▶ **EXERCISE PROMPT**: Among the entries below, please show each line that carries the word "Hodgkin".
=-=-=-=-=
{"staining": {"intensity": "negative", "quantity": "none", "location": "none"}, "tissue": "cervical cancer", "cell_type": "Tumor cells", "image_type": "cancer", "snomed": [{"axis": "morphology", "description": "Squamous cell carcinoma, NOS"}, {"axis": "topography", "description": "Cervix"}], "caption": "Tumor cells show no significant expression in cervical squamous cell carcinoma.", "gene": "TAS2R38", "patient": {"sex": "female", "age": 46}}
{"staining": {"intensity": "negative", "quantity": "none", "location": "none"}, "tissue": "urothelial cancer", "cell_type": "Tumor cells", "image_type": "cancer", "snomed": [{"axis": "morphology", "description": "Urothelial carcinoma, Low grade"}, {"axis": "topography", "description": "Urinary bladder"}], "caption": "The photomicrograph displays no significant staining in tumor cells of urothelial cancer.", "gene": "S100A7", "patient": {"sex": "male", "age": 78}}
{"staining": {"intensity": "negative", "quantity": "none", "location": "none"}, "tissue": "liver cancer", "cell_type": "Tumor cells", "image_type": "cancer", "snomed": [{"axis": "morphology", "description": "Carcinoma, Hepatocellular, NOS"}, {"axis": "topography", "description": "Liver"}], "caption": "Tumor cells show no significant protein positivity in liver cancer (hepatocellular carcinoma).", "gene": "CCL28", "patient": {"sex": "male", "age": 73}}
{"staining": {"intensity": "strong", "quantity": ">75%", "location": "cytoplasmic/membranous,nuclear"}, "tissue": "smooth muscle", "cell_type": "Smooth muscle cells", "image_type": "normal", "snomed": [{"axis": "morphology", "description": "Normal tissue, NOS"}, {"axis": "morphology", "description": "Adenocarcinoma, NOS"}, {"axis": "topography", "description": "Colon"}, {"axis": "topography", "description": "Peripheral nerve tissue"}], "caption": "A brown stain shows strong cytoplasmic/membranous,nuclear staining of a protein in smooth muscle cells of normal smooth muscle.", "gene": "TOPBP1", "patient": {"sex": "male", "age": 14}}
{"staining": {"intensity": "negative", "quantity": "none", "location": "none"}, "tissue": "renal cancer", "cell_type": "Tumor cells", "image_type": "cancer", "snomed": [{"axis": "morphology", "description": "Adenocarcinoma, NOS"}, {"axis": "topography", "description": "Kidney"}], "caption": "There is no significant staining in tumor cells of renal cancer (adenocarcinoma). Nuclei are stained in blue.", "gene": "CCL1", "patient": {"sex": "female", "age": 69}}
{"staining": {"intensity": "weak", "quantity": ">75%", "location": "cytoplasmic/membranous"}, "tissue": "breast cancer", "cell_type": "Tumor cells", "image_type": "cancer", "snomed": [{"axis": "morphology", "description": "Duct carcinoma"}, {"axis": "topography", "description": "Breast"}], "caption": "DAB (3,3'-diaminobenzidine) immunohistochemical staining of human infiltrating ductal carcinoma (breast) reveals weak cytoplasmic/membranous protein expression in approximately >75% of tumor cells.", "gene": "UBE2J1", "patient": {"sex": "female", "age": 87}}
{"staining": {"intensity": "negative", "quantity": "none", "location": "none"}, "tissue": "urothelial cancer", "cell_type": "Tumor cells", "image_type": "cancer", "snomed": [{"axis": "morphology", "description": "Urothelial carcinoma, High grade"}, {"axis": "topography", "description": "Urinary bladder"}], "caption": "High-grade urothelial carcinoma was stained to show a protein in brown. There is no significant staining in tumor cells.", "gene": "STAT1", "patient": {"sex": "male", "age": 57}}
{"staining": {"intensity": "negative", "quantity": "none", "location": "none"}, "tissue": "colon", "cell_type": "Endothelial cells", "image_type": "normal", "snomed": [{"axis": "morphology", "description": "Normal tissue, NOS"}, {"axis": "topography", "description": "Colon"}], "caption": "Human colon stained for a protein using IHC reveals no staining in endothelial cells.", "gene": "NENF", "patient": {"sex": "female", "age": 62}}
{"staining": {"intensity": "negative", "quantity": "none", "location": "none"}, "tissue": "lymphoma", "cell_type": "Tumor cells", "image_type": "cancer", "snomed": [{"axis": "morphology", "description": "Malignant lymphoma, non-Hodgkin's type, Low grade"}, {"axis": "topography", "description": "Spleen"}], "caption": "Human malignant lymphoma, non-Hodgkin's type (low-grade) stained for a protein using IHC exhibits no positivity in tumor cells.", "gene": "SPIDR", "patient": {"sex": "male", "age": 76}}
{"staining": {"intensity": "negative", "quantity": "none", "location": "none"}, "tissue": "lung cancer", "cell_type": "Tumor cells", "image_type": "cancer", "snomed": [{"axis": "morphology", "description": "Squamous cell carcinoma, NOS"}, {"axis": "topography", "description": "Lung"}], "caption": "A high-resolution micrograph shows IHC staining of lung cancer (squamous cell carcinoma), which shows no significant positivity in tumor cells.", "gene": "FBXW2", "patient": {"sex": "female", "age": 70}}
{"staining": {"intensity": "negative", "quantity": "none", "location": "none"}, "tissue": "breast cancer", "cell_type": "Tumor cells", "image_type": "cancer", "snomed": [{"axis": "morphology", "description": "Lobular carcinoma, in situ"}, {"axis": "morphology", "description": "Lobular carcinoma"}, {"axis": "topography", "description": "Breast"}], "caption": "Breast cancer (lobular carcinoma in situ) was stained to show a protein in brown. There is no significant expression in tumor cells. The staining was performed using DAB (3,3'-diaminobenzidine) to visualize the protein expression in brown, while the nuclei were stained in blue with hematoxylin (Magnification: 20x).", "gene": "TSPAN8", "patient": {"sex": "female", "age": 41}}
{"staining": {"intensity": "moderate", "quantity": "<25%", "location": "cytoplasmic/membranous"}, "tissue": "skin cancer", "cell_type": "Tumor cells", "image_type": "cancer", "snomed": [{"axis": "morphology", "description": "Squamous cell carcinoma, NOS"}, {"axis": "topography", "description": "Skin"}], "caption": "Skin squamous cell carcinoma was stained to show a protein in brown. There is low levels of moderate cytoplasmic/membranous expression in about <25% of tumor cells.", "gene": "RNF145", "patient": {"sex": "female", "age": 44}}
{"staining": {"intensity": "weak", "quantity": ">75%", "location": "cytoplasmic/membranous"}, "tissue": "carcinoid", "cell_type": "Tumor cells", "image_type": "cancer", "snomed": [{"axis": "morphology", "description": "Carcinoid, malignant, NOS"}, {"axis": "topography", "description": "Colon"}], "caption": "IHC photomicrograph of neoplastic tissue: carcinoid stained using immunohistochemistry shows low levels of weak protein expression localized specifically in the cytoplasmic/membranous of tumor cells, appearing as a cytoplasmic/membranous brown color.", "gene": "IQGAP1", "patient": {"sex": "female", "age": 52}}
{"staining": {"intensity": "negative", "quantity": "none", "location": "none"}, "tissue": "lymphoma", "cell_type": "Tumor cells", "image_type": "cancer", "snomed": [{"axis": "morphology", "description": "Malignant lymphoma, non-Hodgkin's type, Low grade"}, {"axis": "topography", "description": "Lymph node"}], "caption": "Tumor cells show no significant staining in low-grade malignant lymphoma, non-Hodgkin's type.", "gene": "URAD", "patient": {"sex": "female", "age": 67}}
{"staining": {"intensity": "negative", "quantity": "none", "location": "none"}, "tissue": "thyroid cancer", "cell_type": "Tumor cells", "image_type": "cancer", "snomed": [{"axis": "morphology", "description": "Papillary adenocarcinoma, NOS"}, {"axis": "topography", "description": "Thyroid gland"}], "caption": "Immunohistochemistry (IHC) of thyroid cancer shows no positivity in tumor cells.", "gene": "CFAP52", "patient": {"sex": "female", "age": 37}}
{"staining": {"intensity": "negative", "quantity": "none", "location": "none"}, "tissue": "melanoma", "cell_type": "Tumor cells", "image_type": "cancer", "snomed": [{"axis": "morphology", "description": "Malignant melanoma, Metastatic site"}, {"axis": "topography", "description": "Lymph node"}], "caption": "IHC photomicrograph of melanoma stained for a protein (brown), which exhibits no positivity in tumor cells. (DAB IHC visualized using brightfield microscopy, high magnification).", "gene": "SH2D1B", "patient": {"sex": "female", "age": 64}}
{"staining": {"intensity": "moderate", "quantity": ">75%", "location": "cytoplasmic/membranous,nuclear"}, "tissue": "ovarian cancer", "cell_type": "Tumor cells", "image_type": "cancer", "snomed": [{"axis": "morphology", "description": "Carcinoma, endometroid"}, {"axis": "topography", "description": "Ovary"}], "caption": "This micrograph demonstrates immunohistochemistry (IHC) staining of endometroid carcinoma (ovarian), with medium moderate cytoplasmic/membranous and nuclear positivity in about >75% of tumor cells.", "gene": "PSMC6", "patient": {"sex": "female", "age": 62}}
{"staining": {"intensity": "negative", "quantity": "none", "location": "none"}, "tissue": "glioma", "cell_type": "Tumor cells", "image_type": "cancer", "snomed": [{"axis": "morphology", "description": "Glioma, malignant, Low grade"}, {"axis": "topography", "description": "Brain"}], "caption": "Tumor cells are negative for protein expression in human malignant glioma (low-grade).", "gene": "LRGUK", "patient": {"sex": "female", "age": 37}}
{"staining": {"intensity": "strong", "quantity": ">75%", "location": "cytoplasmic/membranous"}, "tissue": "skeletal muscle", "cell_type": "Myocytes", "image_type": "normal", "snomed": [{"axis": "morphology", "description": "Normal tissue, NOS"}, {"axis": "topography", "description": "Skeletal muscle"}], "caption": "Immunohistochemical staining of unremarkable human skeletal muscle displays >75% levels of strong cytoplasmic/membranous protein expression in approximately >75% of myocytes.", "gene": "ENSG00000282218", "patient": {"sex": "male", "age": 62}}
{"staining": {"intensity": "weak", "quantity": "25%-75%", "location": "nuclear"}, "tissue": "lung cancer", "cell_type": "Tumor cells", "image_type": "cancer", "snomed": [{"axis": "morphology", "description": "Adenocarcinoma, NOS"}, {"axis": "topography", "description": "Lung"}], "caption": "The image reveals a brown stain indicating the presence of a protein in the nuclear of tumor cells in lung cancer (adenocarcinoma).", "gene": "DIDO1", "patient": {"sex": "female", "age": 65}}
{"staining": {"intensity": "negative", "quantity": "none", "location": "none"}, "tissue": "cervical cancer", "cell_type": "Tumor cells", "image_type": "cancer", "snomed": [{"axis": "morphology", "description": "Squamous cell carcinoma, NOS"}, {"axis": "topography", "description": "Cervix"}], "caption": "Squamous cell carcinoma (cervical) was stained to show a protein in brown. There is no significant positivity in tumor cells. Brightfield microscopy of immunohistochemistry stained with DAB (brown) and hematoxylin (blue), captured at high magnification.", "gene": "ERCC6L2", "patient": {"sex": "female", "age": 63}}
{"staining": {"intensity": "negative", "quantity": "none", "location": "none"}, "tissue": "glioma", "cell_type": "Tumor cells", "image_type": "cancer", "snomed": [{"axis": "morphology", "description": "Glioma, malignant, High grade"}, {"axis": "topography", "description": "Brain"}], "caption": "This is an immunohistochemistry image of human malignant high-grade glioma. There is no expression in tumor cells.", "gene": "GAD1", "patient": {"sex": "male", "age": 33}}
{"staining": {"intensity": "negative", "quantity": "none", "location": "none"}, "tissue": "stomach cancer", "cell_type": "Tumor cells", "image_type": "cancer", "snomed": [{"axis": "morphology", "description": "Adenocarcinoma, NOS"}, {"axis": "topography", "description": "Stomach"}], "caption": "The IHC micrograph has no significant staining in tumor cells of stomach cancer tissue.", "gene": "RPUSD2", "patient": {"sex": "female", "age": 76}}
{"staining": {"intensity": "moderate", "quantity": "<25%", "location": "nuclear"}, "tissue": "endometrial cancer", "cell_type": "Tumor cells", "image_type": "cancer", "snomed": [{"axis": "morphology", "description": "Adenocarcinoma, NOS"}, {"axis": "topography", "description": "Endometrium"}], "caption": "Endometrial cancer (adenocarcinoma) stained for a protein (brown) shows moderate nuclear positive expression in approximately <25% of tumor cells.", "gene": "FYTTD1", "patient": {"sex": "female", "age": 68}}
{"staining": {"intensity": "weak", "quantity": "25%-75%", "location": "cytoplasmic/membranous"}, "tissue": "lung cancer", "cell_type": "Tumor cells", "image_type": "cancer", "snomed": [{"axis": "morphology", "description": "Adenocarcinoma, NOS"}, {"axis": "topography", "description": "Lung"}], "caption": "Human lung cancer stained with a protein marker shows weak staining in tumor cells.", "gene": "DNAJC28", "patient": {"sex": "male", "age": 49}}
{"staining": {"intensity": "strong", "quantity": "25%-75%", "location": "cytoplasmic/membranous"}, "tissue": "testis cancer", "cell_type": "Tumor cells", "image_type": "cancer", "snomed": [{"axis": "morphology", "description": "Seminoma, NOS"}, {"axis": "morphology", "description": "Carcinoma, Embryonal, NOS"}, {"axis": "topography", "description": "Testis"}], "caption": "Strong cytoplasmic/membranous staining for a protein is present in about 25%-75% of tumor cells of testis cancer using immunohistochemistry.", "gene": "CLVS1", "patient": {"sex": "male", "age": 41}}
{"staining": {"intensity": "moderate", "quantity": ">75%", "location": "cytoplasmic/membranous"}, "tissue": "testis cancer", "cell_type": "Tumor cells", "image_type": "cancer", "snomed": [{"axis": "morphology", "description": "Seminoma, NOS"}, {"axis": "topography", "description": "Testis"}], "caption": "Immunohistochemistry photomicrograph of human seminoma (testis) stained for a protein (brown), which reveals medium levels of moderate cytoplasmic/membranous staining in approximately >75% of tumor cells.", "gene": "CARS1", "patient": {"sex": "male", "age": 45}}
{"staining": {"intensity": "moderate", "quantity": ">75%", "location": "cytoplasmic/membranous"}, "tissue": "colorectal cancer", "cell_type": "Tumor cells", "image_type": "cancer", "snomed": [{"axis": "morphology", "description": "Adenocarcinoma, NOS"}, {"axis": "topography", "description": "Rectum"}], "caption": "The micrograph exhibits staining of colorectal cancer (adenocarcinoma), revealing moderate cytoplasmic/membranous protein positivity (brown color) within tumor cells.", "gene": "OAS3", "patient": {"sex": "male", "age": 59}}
=-=-=-=-=
▶ **TASK ANSWER**:
{"staining": {"intensity": "negative", "quantity": "none", "location": "none"}, "tissue": "lymphoma", "cell_type": "Tumor cells", "image_type": "cancer", "snomed": [{"axis": "morphology", "description": "Malignant lymphoma, non-Hodgkin's type, Low grade"}, {"axis": "topography", "description": "Spleen"}], "caption": "Human malignant lymphoma, non-Hodgkin's type (low-grade) stained for a protein using IHC exhibits no positivity in tumor cells.", "gene": "SPIDR", "patient": {"sex": "male", "age": 76}}
{"staining": {"intensity": "negative", "quantity": "none", "location": "none"}, "tissue": "lymphoma", "cell_type": "Tumor cells", "image_type": "cancer", "snomed": [{"axis": "morphology", "description": "Malignant lymphoma, non-Hodgkin's type, Low grade"}, {"axis": "topography", "description": "Lymph node"}], "caption": "Tumor cells show no significant staining in low-grade malignant lymphoma, non-Hodgkin's type.", "gene": "URAD", "patient": {"sex": "female", "age": 67}}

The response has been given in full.